**EXTRACT PROVIDED:**
=-=-=

Sounds a lot like the environment at my last job. It must be more prevalent at jobs with manual labor than at a university. Probably because it doesn't take as much to get a manual labor job. I'd never heard so many people use racial slurs in daily conversation before I came to Vegas.
The same holds for talking about sex. There was one guy who used to bring in the little cards they hand out on the strip (for you to get strippers sent to your room) and he'd hang them up all around his work area. Some of them were very graphic. Rather than get mad at him for doing so, most of the managers came over to take a look. He ended up getting fired a total of 21 times before the union quit fighting for him to get his job back. But as far as I know, none of those times were related to that, just when he'd threaten other employees, or for being insubordinate.

=-=-=

**EXTRACTED MATERIAL:**

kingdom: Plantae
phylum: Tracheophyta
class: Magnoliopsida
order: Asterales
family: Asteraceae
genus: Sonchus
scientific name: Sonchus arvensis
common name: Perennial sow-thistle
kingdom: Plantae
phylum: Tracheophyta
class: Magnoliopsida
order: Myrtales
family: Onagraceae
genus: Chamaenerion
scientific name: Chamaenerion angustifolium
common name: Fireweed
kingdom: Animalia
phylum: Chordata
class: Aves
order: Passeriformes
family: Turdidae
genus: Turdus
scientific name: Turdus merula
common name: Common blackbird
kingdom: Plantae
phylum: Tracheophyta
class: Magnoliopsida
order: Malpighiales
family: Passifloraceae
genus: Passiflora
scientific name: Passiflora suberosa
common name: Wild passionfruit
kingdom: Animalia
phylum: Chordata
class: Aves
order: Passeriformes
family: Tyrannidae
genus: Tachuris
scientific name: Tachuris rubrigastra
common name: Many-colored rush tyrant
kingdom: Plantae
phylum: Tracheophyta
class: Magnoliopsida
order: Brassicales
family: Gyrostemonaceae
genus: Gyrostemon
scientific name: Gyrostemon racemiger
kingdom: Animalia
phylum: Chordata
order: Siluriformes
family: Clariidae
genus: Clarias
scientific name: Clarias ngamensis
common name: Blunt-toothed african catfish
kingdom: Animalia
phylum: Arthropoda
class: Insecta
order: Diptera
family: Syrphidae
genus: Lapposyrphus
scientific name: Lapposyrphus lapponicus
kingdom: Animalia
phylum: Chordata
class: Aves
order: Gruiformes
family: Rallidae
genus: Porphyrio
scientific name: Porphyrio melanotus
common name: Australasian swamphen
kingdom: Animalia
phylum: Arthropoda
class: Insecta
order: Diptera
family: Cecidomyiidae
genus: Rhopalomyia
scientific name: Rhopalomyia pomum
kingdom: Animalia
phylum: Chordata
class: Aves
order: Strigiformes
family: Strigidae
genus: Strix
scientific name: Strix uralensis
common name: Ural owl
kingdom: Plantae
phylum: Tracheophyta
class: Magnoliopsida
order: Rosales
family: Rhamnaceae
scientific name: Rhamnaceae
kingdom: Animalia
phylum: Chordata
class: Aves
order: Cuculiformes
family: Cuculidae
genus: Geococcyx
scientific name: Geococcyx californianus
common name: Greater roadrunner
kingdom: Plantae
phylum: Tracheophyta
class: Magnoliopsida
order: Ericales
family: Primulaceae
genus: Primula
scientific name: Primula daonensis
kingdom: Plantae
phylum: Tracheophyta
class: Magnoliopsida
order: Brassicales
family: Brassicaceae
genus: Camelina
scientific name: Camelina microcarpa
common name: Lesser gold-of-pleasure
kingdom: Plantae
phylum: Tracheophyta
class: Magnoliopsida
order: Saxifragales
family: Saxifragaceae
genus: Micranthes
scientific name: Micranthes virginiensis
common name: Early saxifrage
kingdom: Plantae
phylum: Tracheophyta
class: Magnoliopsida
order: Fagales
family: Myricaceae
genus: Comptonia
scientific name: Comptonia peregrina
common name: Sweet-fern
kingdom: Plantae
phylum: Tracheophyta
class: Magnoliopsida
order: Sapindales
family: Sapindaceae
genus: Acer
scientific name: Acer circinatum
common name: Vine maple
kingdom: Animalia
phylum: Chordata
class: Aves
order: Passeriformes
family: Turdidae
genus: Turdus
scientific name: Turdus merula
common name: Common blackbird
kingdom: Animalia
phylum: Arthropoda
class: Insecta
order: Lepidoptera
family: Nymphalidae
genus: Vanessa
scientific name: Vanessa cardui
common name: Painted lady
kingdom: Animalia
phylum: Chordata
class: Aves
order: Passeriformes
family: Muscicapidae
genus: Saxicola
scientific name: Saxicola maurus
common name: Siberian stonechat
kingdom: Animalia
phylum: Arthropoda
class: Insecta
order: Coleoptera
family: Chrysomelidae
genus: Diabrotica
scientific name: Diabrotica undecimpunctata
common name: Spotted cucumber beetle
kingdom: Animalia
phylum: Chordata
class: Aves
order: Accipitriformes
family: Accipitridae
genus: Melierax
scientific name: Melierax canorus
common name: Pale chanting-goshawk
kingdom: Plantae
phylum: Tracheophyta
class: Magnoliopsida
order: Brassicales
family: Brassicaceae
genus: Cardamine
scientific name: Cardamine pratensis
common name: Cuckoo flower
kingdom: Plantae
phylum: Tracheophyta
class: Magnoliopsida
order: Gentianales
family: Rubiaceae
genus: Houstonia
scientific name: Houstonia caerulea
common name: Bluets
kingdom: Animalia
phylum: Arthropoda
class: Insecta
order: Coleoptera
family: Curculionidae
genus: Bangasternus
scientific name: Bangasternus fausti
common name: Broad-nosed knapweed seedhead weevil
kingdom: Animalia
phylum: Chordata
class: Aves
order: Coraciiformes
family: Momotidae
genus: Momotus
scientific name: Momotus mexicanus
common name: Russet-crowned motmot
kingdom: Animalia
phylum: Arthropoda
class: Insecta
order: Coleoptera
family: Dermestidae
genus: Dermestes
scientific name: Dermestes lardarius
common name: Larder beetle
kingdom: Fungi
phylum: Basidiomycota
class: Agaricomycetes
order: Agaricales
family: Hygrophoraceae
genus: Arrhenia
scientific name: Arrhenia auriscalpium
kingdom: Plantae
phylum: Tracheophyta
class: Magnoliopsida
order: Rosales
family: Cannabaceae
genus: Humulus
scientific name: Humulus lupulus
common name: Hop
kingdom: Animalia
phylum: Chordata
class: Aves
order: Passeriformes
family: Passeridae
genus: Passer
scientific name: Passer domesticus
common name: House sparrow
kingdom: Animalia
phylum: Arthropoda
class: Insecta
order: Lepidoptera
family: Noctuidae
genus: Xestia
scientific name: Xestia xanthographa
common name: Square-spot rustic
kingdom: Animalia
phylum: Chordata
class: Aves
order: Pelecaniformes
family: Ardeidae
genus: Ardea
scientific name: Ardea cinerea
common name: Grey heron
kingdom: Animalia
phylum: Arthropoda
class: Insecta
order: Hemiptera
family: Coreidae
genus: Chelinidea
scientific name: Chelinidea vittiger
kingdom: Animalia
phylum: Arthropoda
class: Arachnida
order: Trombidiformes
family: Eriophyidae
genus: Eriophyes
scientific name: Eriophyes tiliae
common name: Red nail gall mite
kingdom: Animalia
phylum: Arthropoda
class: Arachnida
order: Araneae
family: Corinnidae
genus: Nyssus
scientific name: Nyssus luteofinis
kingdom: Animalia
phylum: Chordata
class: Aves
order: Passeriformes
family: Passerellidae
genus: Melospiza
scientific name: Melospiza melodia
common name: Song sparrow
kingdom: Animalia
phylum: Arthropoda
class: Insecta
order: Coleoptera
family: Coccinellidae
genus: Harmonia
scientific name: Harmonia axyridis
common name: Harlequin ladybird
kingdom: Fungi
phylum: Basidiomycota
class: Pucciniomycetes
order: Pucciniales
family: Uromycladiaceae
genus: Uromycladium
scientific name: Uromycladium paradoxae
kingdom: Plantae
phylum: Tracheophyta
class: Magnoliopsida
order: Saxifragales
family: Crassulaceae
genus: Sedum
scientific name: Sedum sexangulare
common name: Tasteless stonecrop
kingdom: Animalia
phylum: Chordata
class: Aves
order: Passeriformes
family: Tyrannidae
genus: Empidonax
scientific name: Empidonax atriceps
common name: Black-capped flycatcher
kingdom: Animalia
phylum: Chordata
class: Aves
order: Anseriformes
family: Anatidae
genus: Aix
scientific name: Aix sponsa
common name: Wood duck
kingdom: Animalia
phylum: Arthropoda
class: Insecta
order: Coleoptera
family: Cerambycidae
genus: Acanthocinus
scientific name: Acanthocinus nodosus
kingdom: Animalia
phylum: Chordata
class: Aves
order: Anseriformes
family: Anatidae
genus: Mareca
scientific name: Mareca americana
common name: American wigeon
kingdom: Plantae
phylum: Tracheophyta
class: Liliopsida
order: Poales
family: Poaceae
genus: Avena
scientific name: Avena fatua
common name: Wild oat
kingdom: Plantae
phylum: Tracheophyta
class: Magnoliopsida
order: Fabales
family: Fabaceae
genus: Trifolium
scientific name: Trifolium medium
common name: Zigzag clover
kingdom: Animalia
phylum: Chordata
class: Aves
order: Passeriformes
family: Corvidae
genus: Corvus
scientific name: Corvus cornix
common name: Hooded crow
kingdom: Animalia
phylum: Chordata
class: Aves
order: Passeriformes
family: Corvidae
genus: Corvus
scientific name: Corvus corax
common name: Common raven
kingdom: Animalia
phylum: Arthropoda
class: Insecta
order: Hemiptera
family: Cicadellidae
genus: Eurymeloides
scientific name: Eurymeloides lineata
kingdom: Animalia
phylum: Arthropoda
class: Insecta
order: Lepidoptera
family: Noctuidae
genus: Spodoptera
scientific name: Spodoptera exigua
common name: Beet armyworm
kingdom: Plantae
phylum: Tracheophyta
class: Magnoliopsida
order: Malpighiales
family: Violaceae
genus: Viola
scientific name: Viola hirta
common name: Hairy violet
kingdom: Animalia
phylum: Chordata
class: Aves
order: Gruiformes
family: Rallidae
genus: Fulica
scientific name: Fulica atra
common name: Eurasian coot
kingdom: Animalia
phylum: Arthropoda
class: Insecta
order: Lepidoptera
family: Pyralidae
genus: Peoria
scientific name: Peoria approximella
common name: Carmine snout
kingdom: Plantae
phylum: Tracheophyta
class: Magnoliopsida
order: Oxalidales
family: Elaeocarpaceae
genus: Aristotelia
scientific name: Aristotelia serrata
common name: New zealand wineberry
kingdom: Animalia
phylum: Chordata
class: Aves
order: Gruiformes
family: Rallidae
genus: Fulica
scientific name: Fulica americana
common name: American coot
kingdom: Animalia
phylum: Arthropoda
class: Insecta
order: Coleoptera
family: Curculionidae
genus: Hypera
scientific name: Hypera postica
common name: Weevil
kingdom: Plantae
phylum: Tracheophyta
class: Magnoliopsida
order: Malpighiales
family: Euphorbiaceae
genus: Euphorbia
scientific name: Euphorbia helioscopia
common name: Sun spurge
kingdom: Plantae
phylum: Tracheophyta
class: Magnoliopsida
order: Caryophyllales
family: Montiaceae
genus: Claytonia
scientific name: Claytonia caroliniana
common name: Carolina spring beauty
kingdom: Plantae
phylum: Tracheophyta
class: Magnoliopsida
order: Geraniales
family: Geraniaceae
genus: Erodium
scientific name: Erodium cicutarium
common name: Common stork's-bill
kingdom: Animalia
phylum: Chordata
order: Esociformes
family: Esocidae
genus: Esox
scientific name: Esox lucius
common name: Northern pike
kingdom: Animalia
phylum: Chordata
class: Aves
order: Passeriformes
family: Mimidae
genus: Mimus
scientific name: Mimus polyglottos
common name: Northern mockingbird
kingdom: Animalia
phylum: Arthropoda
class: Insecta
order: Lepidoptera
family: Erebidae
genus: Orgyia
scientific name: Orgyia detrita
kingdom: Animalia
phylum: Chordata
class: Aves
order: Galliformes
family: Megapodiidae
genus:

=-=-=

**WORK REQUIRED:** Extend the comment about crude talk and behavior at a Las Vegas workplace, picking up after its final sentence.

**RESULT BELOW:**
Maybe I'm too sensitive to other people, but I tend to err on the side of caution so as not to offend people. It's obviously not so with everyone. Back to the managers at my last job: One day a box of homoerotic dvds broke open and fell all over the floor. One of the managers asked for a tote so that he could pick it all up and send it down for repacking. Nobody heard him until the third time when he shouted "Somebody get be a damn tote box. I'm getting tired of looking at all this f**king gay porn." Nevermind that he was standing right next to a gay guy.
Did someone get him a tote so he didn't get a broke back?